Our History
The roots of Pure Water for the World (PWW) began in 1994 when a dentist from the Brattleboro, Vermont Rotary Club volunteered to go to a small Salvadoran village to provide medical services. He was moved by the poor living conditions and vowed to make a difference and do something. With the support of his Rotary Club he decided to help the people by providing rural villages with potable water. The success and interest of the club's activities soon outgrew the capacity of the Rotary Club. As a result, Pure Water for the World, Inc. was set up as a 501(c)(3) organization to carry out this important humanitarian effort.
PWW worked to identify a system that would best fit the demands of the rural villages and the people that the organization first sought to serve. After much effort and investigation PWW focused on individual sand filters that would go into each families home and PWW developed an educational component and follow up to insure the success of the installed sand filters.

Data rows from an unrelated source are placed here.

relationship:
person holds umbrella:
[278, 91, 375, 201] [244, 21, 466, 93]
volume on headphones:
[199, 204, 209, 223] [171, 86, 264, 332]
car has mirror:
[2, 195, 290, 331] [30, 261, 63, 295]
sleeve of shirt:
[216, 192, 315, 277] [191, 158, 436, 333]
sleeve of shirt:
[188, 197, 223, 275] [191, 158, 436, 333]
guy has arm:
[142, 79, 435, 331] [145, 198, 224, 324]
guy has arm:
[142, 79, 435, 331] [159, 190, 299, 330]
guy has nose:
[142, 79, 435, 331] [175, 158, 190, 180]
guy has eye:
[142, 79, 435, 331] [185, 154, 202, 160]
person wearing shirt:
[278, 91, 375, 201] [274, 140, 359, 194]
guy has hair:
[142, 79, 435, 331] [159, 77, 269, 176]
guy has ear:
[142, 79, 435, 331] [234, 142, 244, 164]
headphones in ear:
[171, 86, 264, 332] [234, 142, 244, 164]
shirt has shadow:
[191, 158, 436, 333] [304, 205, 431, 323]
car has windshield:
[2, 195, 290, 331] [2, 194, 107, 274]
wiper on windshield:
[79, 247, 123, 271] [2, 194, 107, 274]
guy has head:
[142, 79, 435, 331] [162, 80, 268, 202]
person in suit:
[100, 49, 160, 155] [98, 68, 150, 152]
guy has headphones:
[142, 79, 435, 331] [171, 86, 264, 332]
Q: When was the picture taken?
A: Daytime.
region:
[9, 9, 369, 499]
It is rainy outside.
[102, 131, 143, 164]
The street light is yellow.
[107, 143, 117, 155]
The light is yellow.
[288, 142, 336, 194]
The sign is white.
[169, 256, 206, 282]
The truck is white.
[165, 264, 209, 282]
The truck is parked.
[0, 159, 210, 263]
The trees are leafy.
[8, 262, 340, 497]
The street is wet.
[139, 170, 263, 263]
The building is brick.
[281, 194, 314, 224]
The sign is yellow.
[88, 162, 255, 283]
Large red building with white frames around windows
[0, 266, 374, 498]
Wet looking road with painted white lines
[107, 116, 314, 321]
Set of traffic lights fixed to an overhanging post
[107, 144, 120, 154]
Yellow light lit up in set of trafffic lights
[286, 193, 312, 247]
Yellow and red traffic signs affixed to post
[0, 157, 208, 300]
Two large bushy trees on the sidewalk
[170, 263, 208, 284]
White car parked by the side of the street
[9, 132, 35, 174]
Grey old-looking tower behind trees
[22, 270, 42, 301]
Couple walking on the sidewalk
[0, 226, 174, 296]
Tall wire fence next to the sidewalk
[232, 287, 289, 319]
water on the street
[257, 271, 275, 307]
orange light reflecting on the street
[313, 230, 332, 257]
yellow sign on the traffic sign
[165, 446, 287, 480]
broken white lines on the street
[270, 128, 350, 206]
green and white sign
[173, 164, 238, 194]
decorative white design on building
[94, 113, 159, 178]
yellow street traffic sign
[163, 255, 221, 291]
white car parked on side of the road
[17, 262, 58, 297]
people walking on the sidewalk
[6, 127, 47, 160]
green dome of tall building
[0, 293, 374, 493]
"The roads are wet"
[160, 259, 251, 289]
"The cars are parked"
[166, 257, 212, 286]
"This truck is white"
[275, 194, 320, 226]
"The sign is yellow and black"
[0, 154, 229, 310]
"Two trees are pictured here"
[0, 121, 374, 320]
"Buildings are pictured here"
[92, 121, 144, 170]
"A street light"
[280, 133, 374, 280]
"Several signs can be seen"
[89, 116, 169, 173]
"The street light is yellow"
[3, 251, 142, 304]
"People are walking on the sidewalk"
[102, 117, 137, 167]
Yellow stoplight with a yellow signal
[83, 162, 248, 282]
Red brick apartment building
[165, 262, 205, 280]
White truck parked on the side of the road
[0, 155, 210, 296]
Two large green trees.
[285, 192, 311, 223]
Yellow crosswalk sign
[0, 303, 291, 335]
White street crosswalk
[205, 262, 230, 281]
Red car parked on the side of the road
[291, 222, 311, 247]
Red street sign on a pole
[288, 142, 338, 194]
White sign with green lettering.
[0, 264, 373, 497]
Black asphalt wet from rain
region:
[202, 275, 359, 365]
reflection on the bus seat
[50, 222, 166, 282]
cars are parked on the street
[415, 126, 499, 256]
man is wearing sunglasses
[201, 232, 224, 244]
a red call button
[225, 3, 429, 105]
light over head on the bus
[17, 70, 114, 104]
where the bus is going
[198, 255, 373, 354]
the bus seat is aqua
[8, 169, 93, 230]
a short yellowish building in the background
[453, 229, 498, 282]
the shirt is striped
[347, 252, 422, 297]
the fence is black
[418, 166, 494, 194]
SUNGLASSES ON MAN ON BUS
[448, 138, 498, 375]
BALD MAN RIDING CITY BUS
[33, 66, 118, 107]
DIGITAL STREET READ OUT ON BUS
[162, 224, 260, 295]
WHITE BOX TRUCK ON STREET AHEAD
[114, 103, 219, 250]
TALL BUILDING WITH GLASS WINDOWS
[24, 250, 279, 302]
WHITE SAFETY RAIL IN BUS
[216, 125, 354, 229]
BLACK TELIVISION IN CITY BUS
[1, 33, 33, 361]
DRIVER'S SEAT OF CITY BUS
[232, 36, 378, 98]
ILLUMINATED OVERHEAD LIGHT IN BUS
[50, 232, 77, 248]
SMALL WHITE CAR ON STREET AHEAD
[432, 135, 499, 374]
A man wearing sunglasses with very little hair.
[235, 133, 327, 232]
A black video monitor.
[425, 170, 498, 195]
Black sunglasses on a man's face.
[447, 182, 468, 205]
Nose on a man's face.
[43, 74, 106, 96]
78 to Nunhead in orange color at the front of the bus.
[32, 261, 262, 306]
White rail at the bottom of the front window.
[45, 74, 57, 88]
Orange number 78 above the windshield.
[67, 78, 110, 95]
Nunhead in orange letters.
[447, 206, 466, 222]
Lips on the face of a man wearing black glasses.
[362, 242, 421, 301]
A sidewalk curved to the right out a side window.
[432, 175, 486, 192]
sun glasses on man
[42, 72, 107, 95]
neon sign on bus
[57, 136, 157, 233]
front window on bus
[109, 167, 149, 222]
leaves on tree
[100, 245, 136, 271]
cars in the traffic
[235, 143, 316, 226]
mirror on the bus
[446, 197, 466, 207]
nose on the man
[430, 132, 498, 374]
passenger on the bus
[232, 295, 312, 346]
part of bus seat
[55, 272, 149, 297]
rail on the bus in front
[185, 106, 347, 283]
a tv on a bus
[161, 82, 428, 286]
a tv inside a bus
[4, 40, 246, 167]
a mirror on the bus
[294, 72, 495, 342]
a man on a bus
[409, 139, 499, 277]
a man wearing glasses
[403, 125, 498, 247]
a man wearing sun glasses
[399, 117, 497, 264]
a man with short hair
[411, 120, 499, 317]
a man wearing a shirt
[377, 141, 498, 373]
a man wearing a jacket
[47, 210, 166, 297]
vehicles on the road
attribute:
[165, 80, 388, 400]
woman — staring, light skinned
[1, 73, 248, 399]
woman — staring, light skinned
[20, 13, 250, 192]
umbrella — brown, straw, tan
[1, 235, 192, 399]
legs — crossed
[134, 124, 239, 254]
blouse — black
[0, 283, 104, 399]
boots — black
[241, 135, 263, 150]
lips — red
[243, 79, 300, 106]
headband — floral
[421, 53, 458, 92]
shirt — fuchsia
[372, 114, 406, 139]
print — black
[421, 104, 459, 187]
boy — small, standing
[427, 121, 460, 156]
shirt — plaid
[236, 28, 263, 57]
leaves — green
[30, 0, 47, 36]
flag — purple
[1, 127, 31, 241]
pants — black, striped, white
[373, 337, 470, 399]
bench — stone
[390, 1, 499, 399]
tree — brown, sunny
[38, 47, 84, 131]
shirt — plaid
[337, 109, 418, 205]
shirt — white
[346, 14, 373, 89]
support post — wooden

Although the initial efforts were in El Salvador, most of the recent efforts have been in Honduras since the program was developed. PWW is now expanding into other countries after being recognized in Honduras as the leading organization dealing with providing clean, safe drinking water to the rural populations.
The household sand filters have made a huge difference in the villages and families where PWW has been able to install them where filters are in use the crying from stomach pains, death, and poor school attendance are a thing of the past. PWW has now installed individual sand filters to serve more than 60,000 people.
We have 9 projects operating throughout Honduras; we have a project in Haiti, and are about to start other projects in El Salvador, Nicaragua, Dominican Republic, and Guatemala. We have 23 people working in country on our projects plus 6 technically trained volunteers, in addition to assistance from Peace Corp volunteers.
Our program emphasizes education as a critical component of any program trying to provide clean, safe drinking water. We also provide parasitic treatment and follow up monitoring. In order to create jobs in the country, we build concrete filters at each project site where they are used; we also now have developed a plastic filter that can more easily be transported to the rural population and can be made in country on a portable molding machine. Besides slow sand filters for individuals and community based sand filters, PWW has also done solar pasteurization, and is looking at setting up a rain water harvesting program. We are expanding the technologies that we bring to each situation so that we can provide cost effective and appropriate technologies to solve the problems of that community.